Rules for Bailouts
The Dodd-Frank law long ago disappeared down the rabbit hole of the rule-making process — and there’s a lot of interesting stuff going on down there.
As the lawyers at DavisPolk point out in their Dodd-Frank progress report for the month of May, Dodd-Frank required regulators to write 398 rules. So far, regulators have missed 148 of the 221 rule-writing deadlines — two-thirds — that have already passed.
You shouldn’t blame the regulators. Mr. Dodd and Mr. Frank sponsored a bad law. Appointees and civil servants face an impossible task. To see how regulators are stuck with a knot impervious to untangling, look to just one rule just now completed.
Remember, Dodd-Frank was supposed to end bailouts. In signing the bill nearly two years ago, President Obama said that the law would ensure "[t]here will be no more tax-funded bailouts — period." The president’s signature has now required the FDIC and the Treasury Department to formulate a rule governing . . . future bailouts.
Last week, the FDIC and Treasury announced their final rule to carry out their duties under Dodd-Frank’s "orderly-liquidation authority." This orderly-liquidation authority, regulators explained, "is intended as a limited exception to bankruptcy."

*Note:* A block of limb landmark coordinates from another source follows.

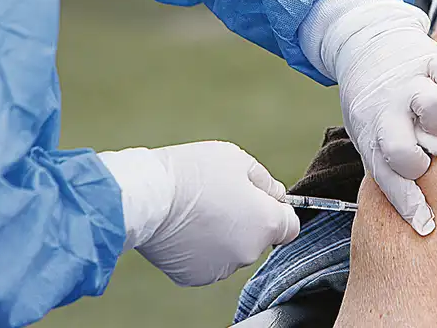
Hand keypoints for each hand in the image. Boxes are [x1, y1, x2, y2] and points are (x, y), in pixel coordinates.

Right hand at [98, 142, 298, 286]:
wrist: (146, 197)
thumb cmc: (193, 173)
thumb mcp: (239, 160)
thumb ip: (265, 181)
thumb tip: (275, 194)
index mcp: (266, 223)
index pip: (289, 226)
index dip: (276, 210)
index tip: (258, 199)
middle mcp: (249, 252)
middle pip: (258, 238)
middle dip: (247, 221)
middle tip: (220, 198)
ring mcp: (221, 268)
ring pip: (232, 250)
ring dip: (223, 236)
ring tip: (198, 212)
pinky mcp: (195, 276)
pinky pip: (207, 261)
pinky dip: (200, 248)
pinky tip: (185, 228)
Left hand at [333, 2, 436, 235]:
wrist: (366, 46)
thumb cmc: (377, 105)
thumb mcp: (373, 137)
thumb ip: (394, 171)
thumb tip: (422, 220)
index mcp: (372, 136)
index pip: (388, 179)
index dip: (408, 204)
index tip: (425, 225)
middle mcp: (388, 112)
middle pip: (404, 151)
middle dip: (419, 160)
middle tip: (428, 155)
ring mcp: (409, 85)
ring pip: (434, 110)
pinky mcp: (430, 60)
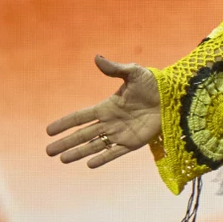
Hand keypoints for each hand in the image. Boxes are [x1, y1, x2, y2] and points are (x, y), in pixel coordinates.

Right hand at [45, 55, 161, 167]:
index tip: (49, 131)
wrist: (174, 98)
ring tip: (62, 160)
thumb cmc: (154, 84)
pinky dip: (103, 158)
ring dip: (78, 152)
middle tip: (48, 151)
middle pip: (82, 134)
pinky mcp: (133, 143)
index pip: (80, 117)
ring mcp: (121, 133)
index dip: (65, 123)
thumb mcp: (133, 73)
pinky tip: (89, 164)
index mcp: (107, 106)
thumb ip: (114, 68)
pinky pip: (115, 153)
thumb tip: (97, 57)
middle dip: (66, 142)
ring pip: (94, 145)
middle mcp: (110, 122)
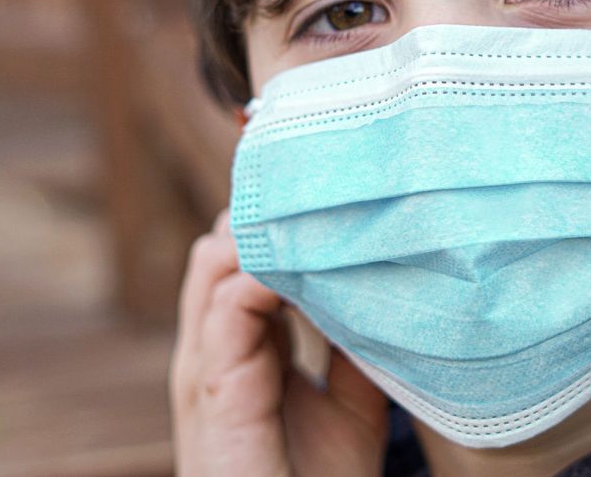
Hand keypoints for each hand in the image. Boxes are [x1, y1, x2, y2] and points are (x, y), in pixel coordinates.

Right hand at [169, 210, 389, 475]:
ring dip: (262, 234)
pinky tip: (305, 262)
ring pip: (213, 265)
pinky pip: (226, 311)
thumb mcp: (353, 401)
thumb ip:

Under this liquidation mechanism, the FDIC has "broad authority" to use money borrowed from the Treasury to take over and run an otherwise-failed financial institution, not necessarily a bank. As the FDIC and Treasury note, this job could include
The FDIC and Treasury have now determined just how much of a burden — "maximum obligation limitation" — it can take on with borrowed taxpayer money.
Answer: in the long term, for each bailout, not more than "90 percent of the fair value of the total consolidated assets of each covered financial company."

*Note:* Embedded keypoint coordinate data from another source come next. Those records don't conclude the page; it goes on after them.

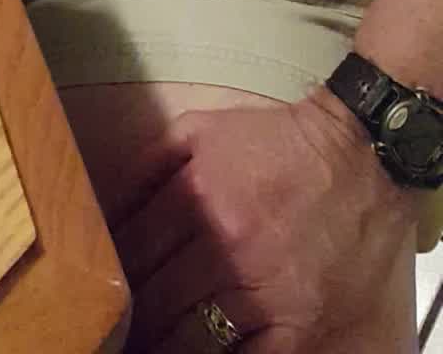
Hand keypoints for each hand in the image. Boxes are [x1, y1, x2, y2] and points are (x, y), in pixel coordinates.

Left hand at [113, 89, 417, 351]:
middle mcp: (226, 247)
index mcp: (197, 196)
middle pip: (157, 301)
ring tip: (151, 342)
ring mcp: (264, 289)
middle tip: (120, 325)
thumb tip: (103, 206)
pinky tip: (201, 353)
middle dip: (134, 316)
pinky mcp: (298, 322)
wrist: (359, 158)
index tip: (102, 290)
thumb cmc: (276, 142)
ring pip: (193, 339)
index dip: (113, 276)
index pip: (135, 253)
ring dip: (166, 344)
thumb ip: (147, 164)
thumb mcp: (201, 129)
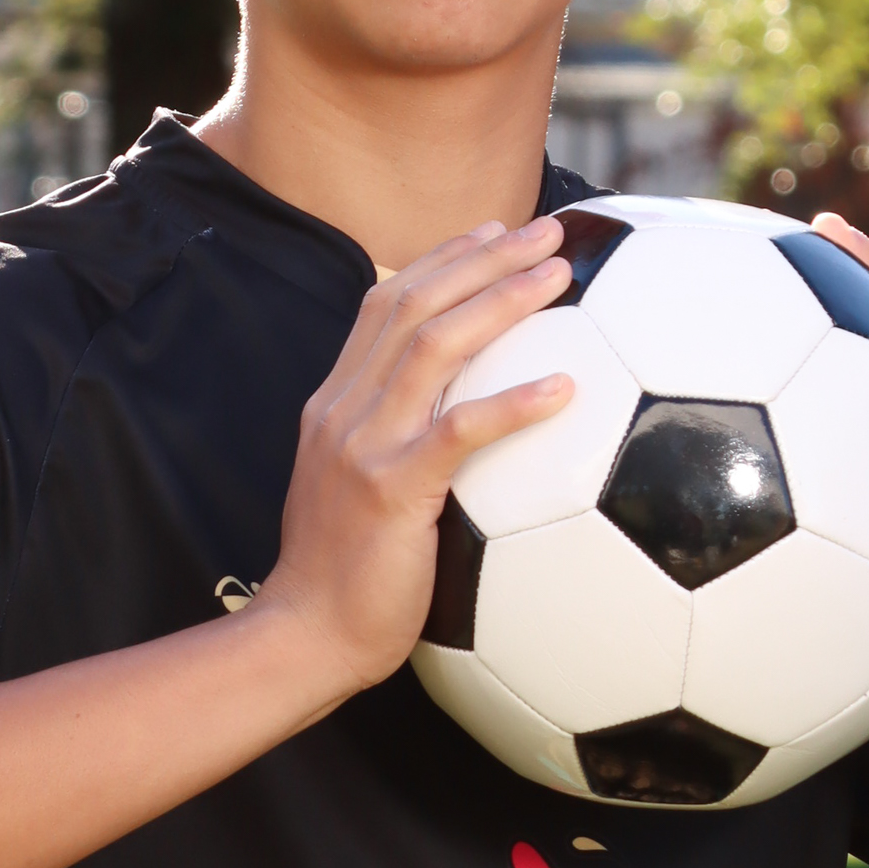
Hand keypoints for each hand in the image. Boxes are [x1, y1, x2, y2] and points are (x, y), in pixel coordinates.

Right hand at [253, 217, 573, 691]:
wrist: (304, 637)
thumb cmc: (347, 578)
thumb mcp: (358, 491)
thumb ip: (399, 445)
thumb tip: (464, 424)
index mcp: (336, 402)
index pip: (386, 302)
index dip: (443, 258)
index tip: (495, 230)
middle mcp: (344, 408)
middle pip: (415, 303)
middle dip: (484, 256)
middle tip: (547, 231)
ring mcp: (363, 445)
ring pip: (434, 345)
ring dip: (501, 300)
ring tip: (558, 274)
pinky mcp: (390, 490)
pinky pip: (459, 431)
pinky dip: (514, 401)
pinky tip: (564, 386)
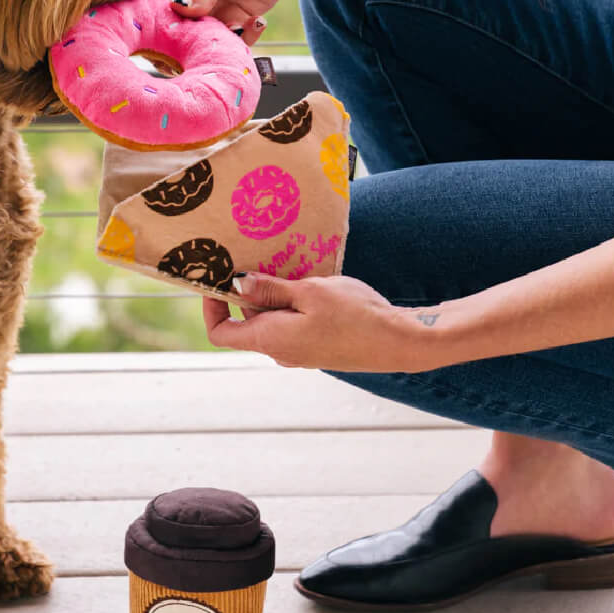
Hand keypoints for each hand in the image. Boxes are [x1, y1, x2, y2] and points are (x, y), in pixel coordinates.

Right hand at [153, 0, 317, 44]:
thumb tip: (181, 10)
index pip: (151, 2)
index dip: (148, 22)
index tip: (158, 39)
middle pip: (173, 30)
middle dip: (182, 44)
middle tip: (201, 46)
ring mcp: (215, 8)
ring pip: (201, 41)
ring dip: (215, 44)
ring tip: (237, 30)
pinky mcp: (239, 18)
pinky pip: (233, 41)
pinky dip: (243, 41)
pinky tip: (257, 21)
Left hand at [203, 272, 436, 372]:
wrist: (401, 342)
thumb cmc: (355, 314)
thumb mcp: (309, 291)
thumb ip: (271, 289)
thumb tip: (238, 284)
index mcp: (271, 340)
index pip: (220, 332)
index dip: (212, 306)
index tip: (217, 280)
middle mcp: (280, 352)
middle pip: (246, 323)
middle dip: (246, 293)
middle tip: (254, 260)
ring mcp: (299, 352)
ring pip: (271, 321)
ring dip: (272, 296)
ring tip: (286, 268)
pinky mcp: (317, 348)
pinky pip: (291, 325)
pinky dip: (291, 305)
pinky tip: (308, 283)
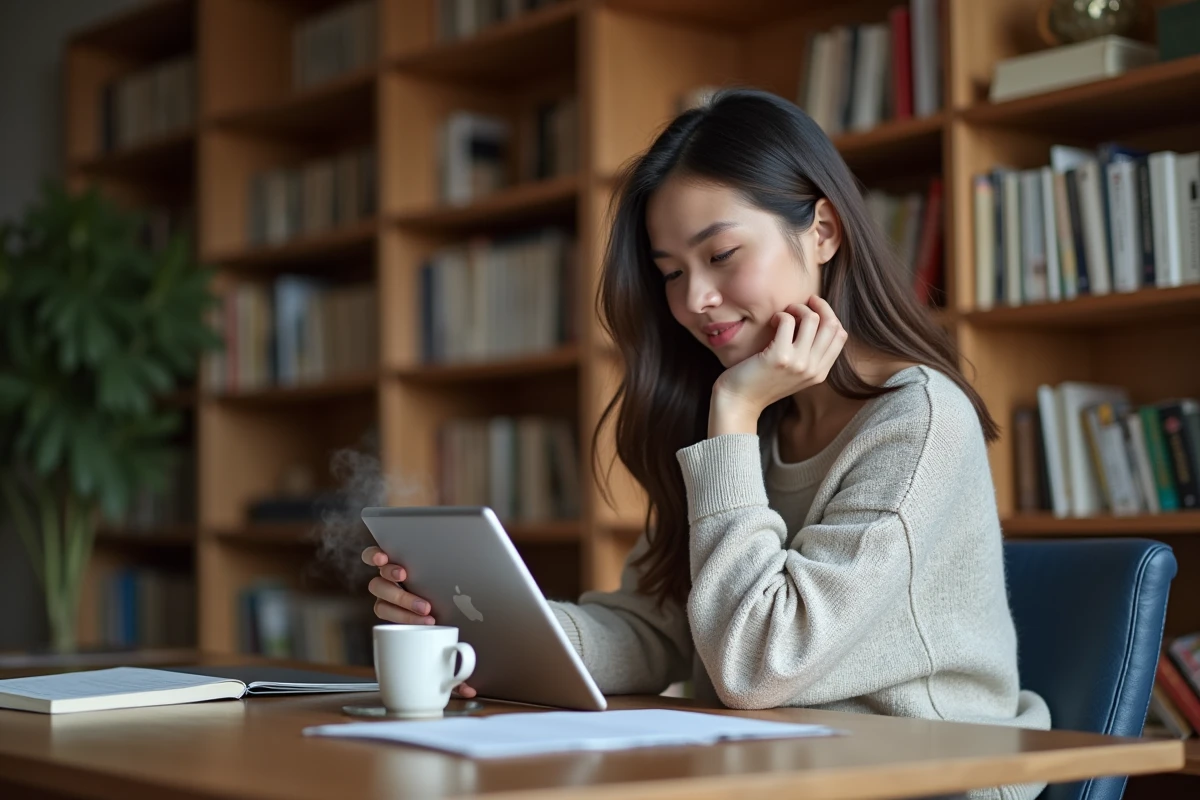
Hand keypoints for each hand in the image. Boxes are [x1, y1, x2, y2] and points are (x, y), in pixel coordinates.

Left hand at [362, 546, 477, 698]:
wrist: (441, 570)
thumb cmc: (445, 614)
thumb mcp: (448, 637)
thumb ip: (454, 665)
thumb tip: (468, 692)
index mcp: (398, 618)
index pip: (391, 622)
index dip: (406, 622)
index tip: (429, 623)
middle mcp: (388, 598)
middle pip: (382, 604)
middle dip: (404, 606)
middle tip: (425, 607)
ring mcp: (385, 578)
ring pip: (377, 582)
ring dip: (391, 581)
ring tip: (407, 577)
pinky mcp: (383, 556)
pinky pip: (368, 556)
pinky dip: (373, 555)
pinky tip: (383, 556)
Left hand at [709, 296, 847, 435]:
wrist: (739, 401)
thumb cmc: (762, 383)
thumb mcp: (794, 373)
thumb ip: (808, 355)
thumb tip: (815, 320)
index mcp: (820, 372)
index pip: (840, 335)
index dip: (829, 315)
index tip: (813, 308)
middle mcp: (813, 369)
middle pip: (832, 325)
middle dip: (818, 306)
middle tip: (799, 304)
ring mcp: (798, 363)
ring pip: (812, 319)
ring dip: (796, 308)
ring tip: (782, 315)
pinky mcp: (780, 356)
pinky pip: (787, 320)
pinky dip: (780, 315)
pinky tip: (771, 323)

This rule-making confirms a Dodd-Frank problem: The government can still take over a financial firm and use vast amounts of taxpayer money to take on that firm’s obligations to bondholders, derivatives-trading counterparties, and other creditors — obligations that otherwise would pass through the bankruptcy process.
And "maximizing the value of the firm’s assets" will just be an excuse for the government to run the firm as long as possible. That’s what has happened in Britain, with the Cameron government afraid to sell off Royal Bank of Scotland and Lloyds and realize a loss for the taxpayers. It’s not the government’s job to maximize value for private creditors. Investors should consider the risk of value-loss stemming from bad financial management — including reliance on short-term debt — before investing in a firm.
Dodd-Frank’s supporters (are there any now?) would say that orderly-liquidation authority does not constitute a blueprint for bailout, for two reasons.
One reason is that the purpose of orderly-liquidation authority is to "liquidate" the firm. The firm would not survive after eventual "liquidation." No firm, no bailout. This excuse ignores that fact that creditors don’t care if a firm is liquidated if they’ve been paid off. Orderly-liquidation authority gives creditors, particularly senior creditors, no incentive to scrutinize a firm’s operations before it goes under.
The second reason supporters would proffer is that the FDIC and the Treasury are supposed to get back any money they spend by levying an assessment on other financial firms, so orderly-liquidation authority doesn’t constitute a bailout..
But if I’m a shareholder of a large financial firm that doesn’t fail, why should I lose a bit of my profit bailing out a firm that should have failed? A bailout socialized by the government through the private sector is still a bailout.